The likes of Twitter don't employ large numbers of people for fun, they normally employ the bare minimum needed to ensure the service sort of runs and doesn't get into too many legal issues in the various different jurisdictions it works in.
I've also seen people pointing out that if you fire a large number of people in too short a time frame you tend to lose enough of the knowledge of how things work that things tend to just start falling apart, as no matter how well you might document stuff there is always a vast amount that isn't documented at all, isn't documented well or that requires knowing where to start looking to find how you deal with it and whilst your reduced/inexperienced remaining staff are trying to deal with that, other things are starting to go wrong because you've not got enough people to do the preventative work.

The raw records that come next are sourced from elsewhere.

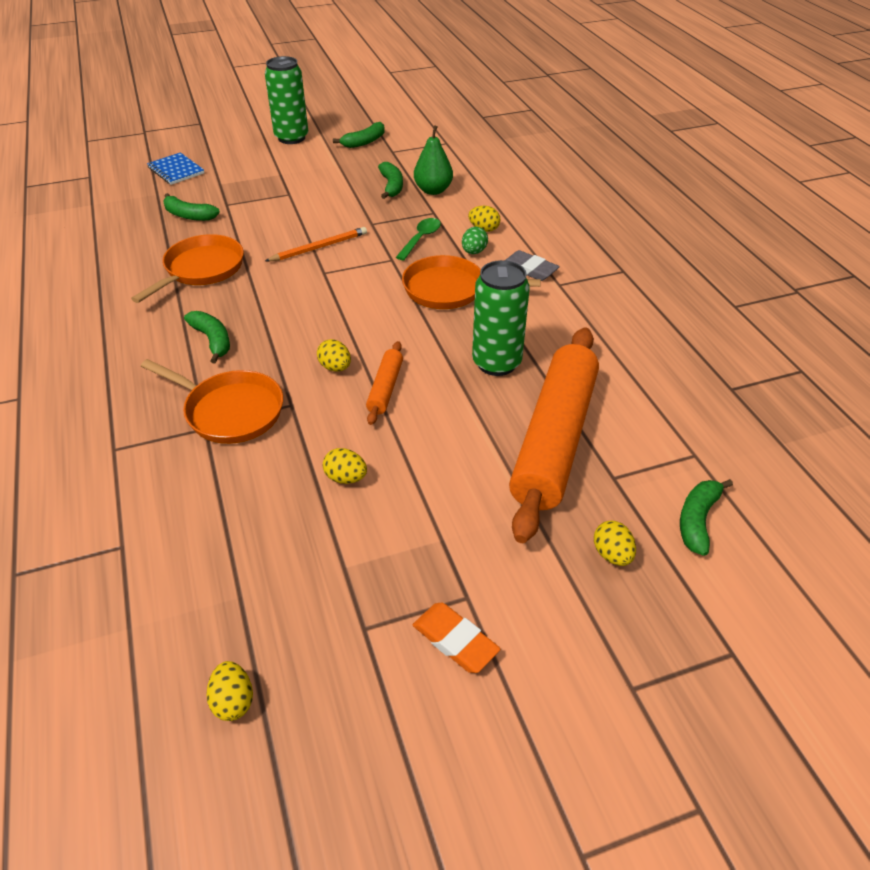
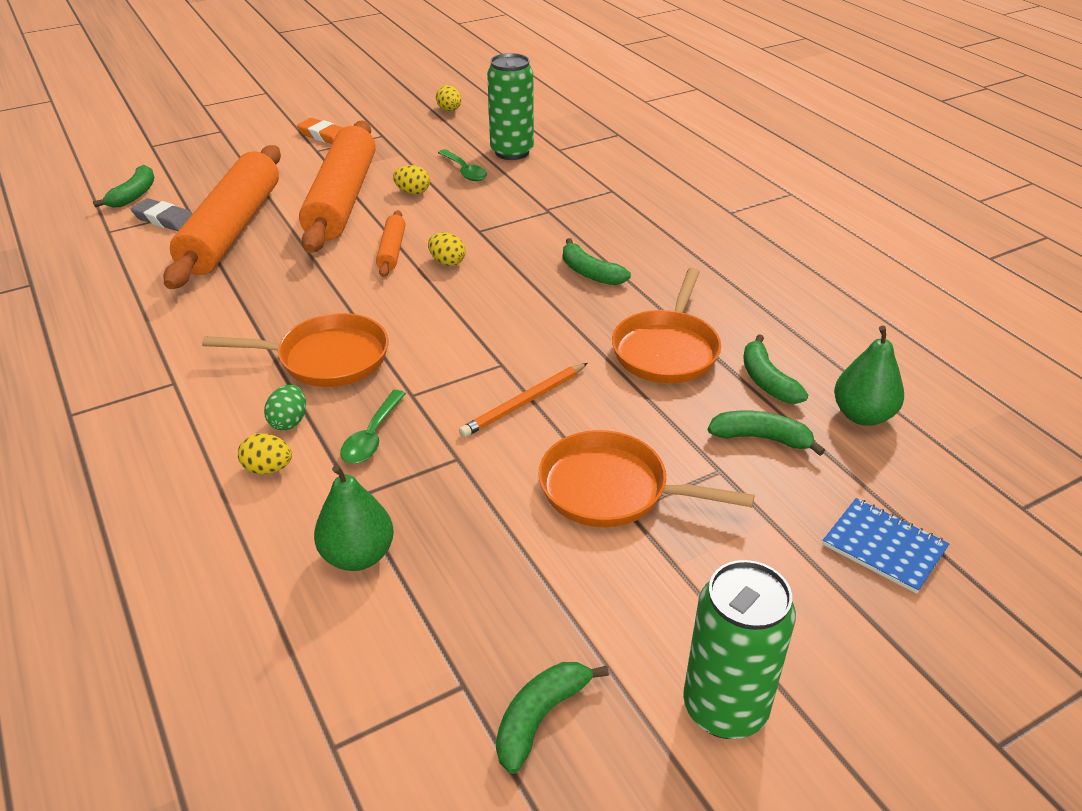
camera: 170 degrees right, 5 degrees down
orange pan [141,359,283,444] -> orange pan moved to [538,430,754,527]
green banana [378,162,403,199] -> green banana moved to [743,334,808,404]
green can [472,260,530,376] -> green can moved to [487,53,534,160]
grey eraser [505,250,560,281] -> grey eraser moved to [131,198,192,231]
yellow egg [594,521,636,566] -> none
none -> orange rolling pin [299,120,376,253]
none -> green spoon [438,149,487,181]
none -> green pear [834,326,904,426]

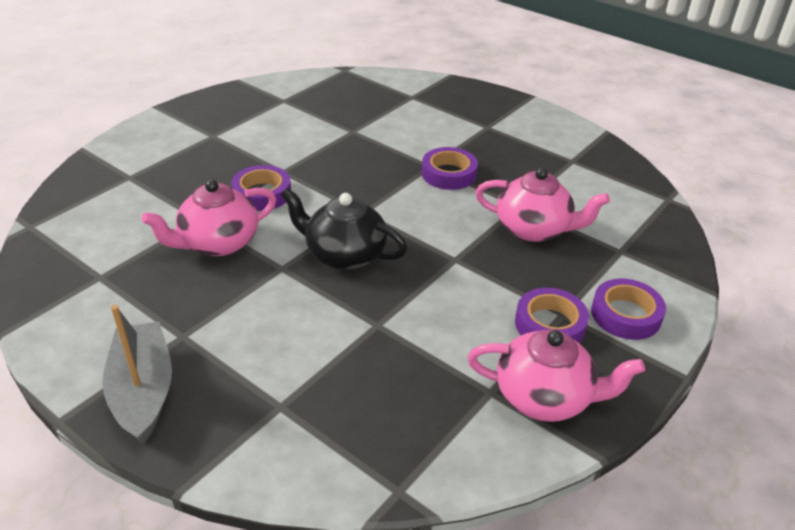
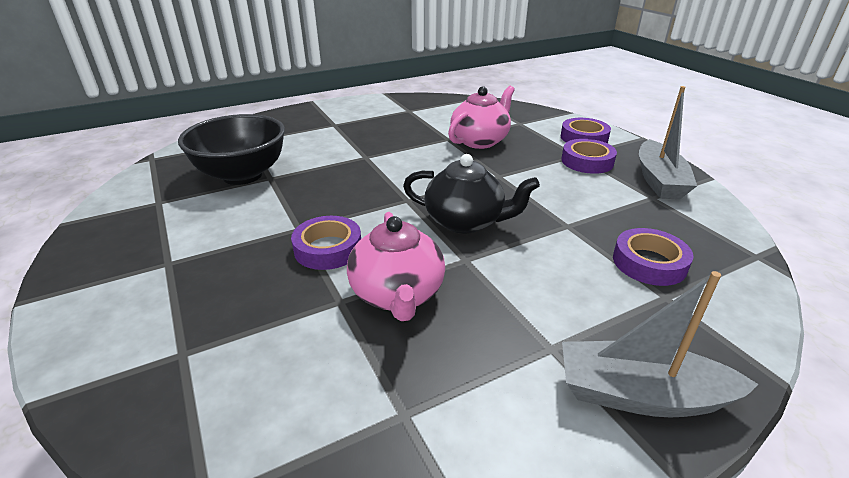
camera: 65 degrees left, 5 degrees down
black teapot [281,188,407,270] -> black teapot turned 120 degrees counterclockwise [403,154,540,234]
purple tape [422,147,478,190] -> purple tape moved to [613,228,694,286]
pink teapot [467,329,645,422] -> grey boat [639,86,697,200]
none -> black bowl [178,114,285,185]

This could go down in businesses courses for the future, just not how Musk thought it would (i'm kind of reminded of the old joke about how to become a millionaire book seller "well first you start off as a multimillionaire").
Having said all that, I have seen comments by people who have dealt with deals where the banks have put up a lot of the money in the past, where they're saying that there is a very good chance the banks will have their own people involved just to protect their investment in it (in the same way your mortgage company usually insists as a condition of your mortgage that you have buildings insurance on your new house or the value of it in other assets in case it burns down).
*for example death threats, especially against politicians, or in Germany the nazi stuff, let alone the whole host of other legal requirements to operate in various different countries (and if you don't officially operate in them, good luck getting any form of even the most loosely "targeted" advertising in those countries).